Texte:
----
2. Crise de la monarchie

Enfermés dans une pièce obscure qui ressemble à une cellule de prison, le Roi et son bouffon, protagonistes éponymes de la pièce analysée, ont fait l’objet « d’une terrible moquerie » (R, 5)[6]. Le Roi porte sur la tête une couronne faite d’un gâteau d’anniversaire orné de bougies. Il est assis sur une sorte de trône roulant qui ressemble à une brouette. Quant au bouffon, on l’a enveloppé dans du papier toilette et on lui a mis un ruban rouge à la hauteur de la bouche, pour en faire un cadeau d’anniversaire. Dehors, dans les rues, la révolution bat son plein sous la forme d’un carnaval. Le peuple fête la liberté retrouvée et la mort du roi, qui va être bientôt jugé et exécuté.

Il suffit de lire l’exposition de l’action présentée plus haut pour constater que la monarchie se trouve dans une crise grave, une crise du pouvoir. Cela est symbolisé, dès le début de la pièce, par la profanation de ses attributs. La vraie couronne royale et le spectre traînent aux pieds des deux protagonistes humiliés. Le peuple leur jette des ordures à la tête par la fenêtre de la cellule :

Une pluie d’ordures déferle sur le roi et sur le bouffon. On dirait qu’une grosse poubelle se renverse sur la tête des deux personnages. D’ailleurs les deux s’écroulent par terre. Dehors, la musique, les cris et les chants montent encore en intensité. Des ordures continuent à s’abattre sur les deux personnages : des confettis, des œufs, des tomates pourries, des boules de papier, des morceaux de masques (des yeux, des nez, des bouches, des langues, des oreilles géantes) etc. En quelques dizaines de secondes le Roi et le bouffon sont couverts par un tas de détritus. Le bouffon se recroqueville aux pieds du Roi et protège sa tête avec ses mains. Le roi reste digne, mais à genoux (R, 17).
----
Données sources:
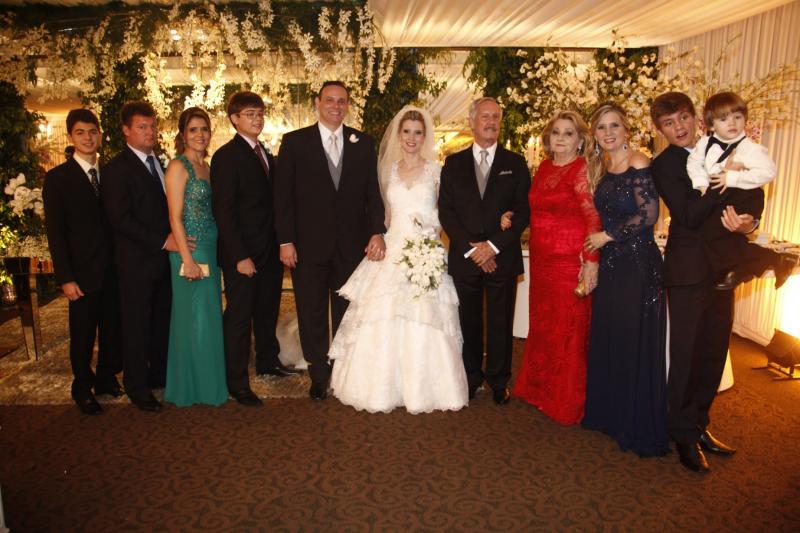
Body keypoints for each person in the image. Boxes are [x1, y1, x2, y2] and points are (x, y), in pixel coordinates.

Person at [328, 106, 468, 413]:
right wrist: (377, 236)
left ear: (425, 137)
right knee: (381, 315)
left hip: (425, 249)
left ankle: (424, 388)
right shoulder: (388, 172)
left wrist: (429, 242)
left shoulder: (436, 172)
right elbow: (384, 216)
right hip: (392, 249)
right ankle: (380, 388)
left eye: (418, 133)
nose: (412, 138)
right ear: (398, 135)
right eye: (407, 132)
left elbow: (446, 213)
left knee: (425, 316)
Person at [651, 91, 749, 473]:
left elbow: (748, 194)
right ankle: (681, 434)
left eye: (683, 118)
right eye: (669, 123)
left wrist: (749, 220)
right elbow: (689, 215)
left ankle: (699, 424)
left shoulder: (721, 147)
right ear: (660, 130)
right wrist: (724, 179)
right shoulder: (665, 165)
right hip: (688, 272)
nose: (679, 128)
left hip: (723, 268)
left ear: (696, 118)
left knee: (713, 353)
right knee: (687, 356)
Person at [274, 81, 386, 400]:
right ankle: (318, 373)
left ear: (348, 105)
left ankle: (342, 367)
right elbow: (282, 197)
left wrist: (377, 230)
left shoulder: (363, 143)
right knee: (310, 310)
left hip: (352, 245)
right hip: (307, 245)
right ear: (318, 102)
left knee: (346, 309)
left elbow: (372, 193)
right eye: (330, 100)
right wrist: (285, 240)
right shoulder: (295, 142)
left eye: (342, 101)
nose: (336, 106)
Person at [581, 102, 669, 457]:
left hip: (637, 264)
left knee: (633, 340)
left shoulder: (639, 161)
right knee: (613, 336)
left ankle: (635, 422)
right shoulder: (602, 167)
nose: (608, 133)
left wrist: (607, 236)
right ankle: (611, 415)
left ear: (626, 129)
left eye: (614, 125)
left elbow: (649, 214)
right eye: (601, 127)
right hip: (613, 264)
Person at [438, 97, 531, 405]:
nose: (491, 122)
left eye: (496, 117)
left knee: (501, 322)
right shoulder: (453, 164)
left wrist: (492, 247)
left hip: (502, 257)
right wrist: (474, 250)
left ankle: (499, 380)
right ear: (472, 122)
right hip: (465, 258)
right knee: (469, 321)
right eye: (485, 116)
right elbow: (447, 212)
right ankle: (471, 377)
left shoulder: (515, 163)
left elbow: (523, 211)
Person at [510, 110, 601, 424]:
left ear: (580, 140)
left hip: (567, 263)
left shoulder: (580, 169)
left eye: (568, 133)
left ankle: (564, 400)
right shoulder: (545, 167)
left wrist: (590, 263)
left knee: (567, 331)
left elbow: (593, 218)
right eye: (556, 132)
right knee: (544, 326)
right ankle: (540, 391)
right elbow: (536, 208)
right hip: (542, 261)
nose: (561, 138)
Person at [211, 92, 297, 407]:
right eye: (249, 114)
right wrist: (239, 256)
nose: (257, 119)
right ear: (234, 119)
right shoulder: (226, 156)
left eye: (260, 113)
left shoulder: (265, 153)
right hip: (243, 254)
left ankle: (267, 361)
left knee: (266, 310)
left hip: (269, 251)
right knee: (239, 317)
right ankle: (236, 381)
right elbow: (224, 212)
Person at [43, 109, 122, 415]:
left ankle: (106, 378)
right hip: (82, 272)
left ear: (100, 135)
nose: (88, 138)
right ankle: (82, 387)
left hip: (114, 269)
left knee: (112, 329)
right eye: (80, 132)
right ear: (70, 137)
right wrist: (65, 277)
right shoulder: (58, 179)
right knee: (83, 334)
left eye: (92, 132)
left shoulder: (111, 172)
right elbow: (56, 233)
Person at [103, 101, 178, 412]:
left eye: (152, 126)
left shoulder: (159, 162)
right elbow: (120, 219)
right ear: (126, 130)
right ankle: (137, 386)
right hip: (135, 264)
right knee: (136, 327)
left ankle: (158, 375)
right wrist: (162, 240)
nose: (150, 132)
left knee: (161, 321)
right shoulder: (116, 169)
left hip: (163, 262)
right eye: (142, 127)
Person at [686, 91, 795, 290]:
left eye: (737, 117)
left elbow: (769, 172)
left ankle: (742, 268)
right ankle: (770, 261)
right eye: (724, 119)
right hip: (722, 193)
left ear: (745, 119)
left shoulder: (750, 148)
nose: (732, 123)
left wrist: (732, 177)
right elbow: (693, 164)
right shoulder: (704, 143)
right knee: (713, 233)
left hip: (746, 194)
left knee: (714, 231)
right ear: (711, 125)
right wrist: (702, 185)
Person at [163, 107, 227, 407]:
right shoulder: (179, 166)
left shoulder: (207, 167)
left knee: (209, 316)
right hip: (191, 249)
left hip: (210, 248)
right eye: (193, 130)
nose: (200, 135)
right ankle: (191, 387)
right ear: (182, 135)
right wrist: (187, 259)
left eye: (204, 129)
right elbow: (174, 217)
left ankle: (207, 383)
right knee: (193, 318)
----
Problème à résoudre: Selon le texte, avec quoi est faite la couronne que le Roi porte sur la tête ? Les données ne servent pas ici.

Votre solution: Elle est faite d'un gâteau d'anniversaire orné de bougies.